Abstract :
Rumah tangga seharusnya adalah tempat berlindung bagi seluruh anggota keluarga.
Namun, pada kenyataannya, justru banyak rumah tangga menjadi tempat
penderitaan dan penyiksaan karena terjadi tindakan kekerasan. Undang-Undang
Nomor 23 Tahun 2004 tentang Penghapusan Kekerasan Dalam Rumah Tangga,
bahwa ?Setiap perbuatan terhadap seseorang terutama perempuan, yang berakibat
timbulnya kesengsaraan atau penderitaan secara fisik, seksual, psikplogos, dan atau
pelantaran rumah tangga termasuk ancaman untuk melakukan perbuatan, atau
perampasan kemerdekaan secara melawan hukum dalam lingkup rumah tangga?.
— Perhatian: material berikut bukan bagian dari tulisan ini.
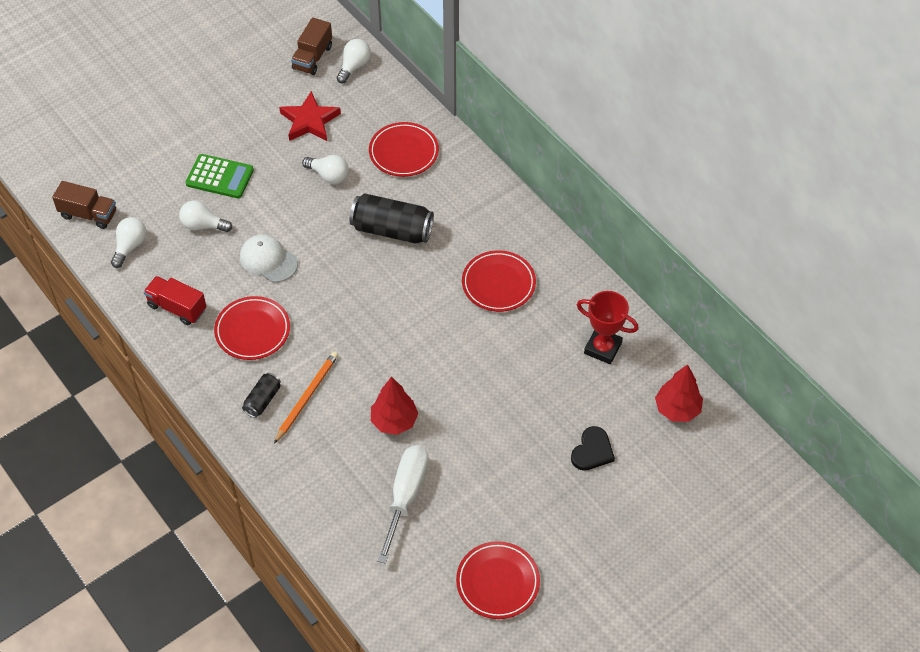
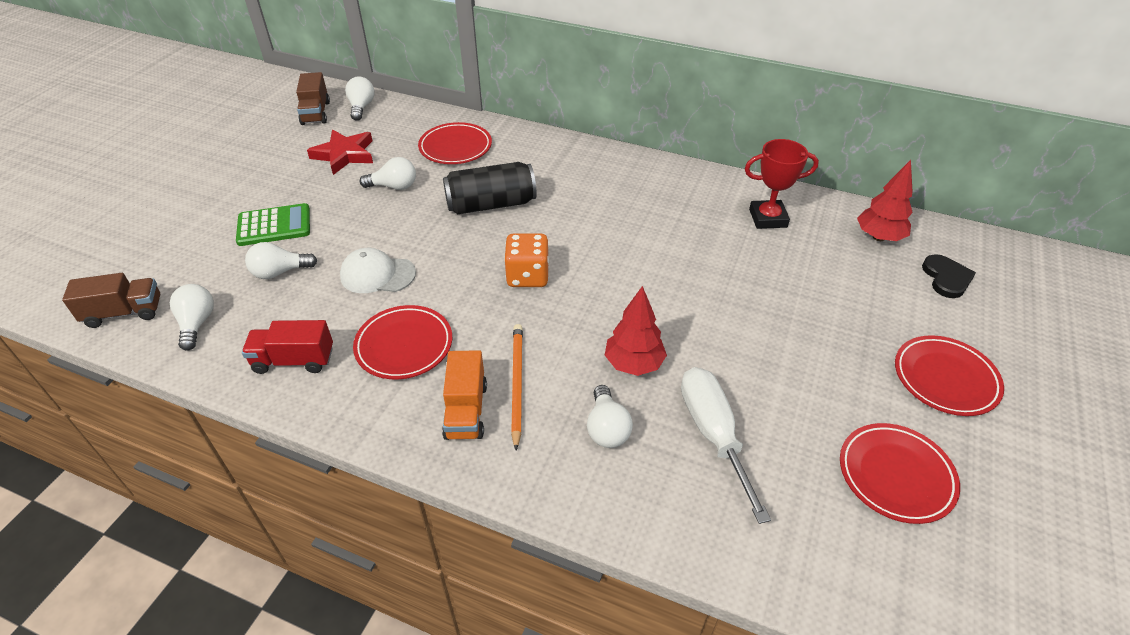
camera: 30 degrees left, 10 degrees down
black can [242,373,281,418] -> orange truck [442,350,487,440]
red plate [462,250,536,312] -> red plate moved to [895,335,1004,416]
black heart [571,426,615,471] -> black heart moved to [922,254,976,298]
none -> orange dice [504,234,549,287]
none -> white light bulb [587,385,633,448]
Tujuan penelitian adalah untuk mengetahui kajian yuridis dari Kekerasan Dalam
Rumah Tangga dan penegakan hukumnya. Metode penelitian yuridis-normatif
yaitu dengan mengkaji atau menganalisis data skunder yang berupa bahan-bahan
hukum sekunder dengan memahami hukum sebagai penelitian kepustakaan, yaitu
penelitian terhadap data sekunder. Penyebabnya adalah persoalan ekonomi, sosial
budaya, produk perundang-undangan yang bias gender dan diskriminatif,
ketidaktahuan dan ketidakpahaman masyarakat terhadap isi undang-undang
Penghapusan Kekerasan Dalam Rumah Tangga. Dampak perempuan yang
mengalami kekerasan menunjukan adanya yang serius pada kesehatan mental dan
psikis perempuan. Segala bentuk tindak kekerasan dalam rumah tangga yang
dilakukan oleh suami baik secara fisik maupun psikis dapat berdampak serius.
Kata kunci: Kekerasan Dalam Rumah Tangga; Wanita.